I have to say that eyeballing the data, that doesn't seem likely to me, but I know nothing about this particular distribution.
So far I am able to fit the curve:
force<-read.csv(file="forcestats.csv",header = T)
library(MASS)
fitdistr(force$F, 'weibull')
hist(force$F)
I am trying to understand
Thanks for reading Pete
To address your first item,
is a weibull distro really the best fit for this data ?
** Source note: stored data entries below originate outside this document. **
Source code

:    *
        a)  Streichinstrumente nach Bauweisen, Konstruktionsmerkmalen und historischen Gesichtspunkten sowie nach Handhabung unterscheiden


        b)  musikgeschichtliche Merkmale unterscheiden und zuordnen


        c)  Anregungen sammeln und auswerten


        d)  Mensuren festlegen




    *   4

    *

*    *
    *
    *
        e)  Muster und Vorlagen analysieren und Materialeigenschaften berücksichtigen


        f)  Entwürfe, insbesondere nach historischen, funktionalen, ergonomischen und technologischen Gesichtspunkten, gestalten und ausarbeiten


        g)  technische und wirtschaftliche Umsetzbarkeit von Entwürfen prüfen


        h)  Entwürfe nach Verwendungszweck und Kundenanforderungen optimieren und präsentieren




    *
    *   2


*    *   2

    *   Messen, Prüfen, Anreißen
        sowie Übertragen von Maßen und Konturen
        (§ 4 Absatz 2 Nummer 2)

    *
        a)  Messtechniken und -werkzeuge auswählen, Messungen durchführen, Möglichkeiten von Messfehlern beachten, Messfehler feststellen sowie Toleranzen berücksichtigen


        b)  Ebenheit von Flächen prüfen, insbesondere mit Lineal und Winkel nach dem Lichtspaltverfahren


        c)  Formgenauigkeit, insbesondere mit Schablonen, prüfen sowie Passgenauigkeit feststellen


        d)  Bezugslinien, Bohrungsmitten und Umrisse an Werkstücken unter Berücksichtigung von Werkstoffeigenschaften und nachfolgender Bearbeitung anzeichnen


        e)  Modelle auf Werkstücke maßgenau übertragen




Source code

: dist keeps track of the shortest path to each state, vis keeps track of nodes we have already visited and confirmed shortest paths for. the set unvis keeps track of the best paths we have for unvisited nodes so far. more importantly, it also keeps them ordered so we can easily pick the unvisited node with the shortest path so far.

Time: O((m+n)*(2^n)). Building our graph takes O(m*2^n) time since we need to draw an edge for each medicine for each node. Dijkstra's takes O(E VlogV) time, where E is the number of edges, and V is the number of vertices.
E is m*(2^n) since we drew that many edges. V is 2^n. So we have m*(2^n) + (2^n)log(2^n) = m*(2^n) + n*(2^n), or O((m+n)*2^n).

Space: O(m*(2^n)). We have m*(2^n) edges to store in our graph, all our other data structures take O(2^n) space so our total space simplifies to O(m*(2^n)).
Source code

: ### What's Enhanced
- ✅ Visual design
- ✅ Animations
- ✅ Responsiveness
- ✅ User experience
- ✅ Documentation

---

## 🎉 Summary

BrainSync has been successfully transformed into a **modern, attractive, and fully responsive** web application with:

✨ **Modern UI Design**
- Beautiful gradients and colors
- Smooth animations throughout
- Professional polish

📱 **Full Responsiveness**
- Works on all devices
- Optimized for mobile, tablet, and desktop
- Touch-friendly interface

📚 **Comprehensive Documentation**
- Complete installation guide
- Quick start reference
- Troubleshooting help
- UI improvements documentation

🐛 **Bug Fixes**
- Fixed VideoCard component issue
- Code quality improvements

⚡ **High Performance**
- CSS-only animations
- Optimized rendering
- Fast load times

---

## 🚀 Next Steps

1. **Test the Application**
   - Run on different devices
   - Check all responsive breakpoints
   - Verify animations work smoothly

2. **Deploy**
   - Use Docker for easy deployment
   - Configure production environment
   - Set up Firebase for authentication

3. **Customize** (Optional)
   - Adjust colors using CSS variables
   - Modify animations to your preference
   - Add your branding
conceptually, this is more of a question about statistical inference rather than programming, so you most likely want to tackle that on CrossValidated rather than SO. However, you can certainly inquire about the means of investigating this programmatically, such as comparing the estimated density of the observed data to the theoretical density function or to the density function of random samples from a weibull distribution with your parameter estimates:
library(MASS)
##
Weibull <- read.csv(
"F:/Studio/MiscData/force_in_newtons.txt",
header=TRUE)
##
params <- fitdistr(Weibull$F, 'weibull')
##
Shape <- params[[1]][1]
Scale <- params[[1]][2]
##
set.seed(123)
plot(
density(
rweibull(
500,shape=Shape,scale=Scale)),
col="red",
lwd=2,lty=3,
main="")
##
lines(
density(
Weibull$F),
col="blue",
lty=3,lwd=2)
##
legend(
"topright",
legend=c(
"rweibull(n=500,...)",
"observed data"),
lty=c(3,3),
col=c("red","blue"),
lwd=c(3,3),
bty="n")
Of course, there are many other ways of assessing the fit of your model, this is just a quick sanity check.
As for your second question, you can use the pweibull
function with lower.tail=FALSE
to get probabilities from the theoretical survival function (S(x) = 1 - F(x)):
## Pr(X >= 60)
> pweibull(
60,shape=Shape,scale=Scale,
lower.tail=FALSE)
[1] 0.01268268
As for your final item, I believe that calculating confidence intervals on probabilities (as well as certain other statistical quantities) for an estimated distribution requires using the Delta method; I could be recalling incorrectly though, so you may want to double check on this. If this is the case and you aren't familiar with the Delta method, then unfortunately you will probably have to do a fair amount of reading on the subject because the calculation involved is generally non-trivial - here's another link; the Wikipedia article doesn't give a very in-depth treatment of the subject. Or, you could inquire about this on Cross Validated as well.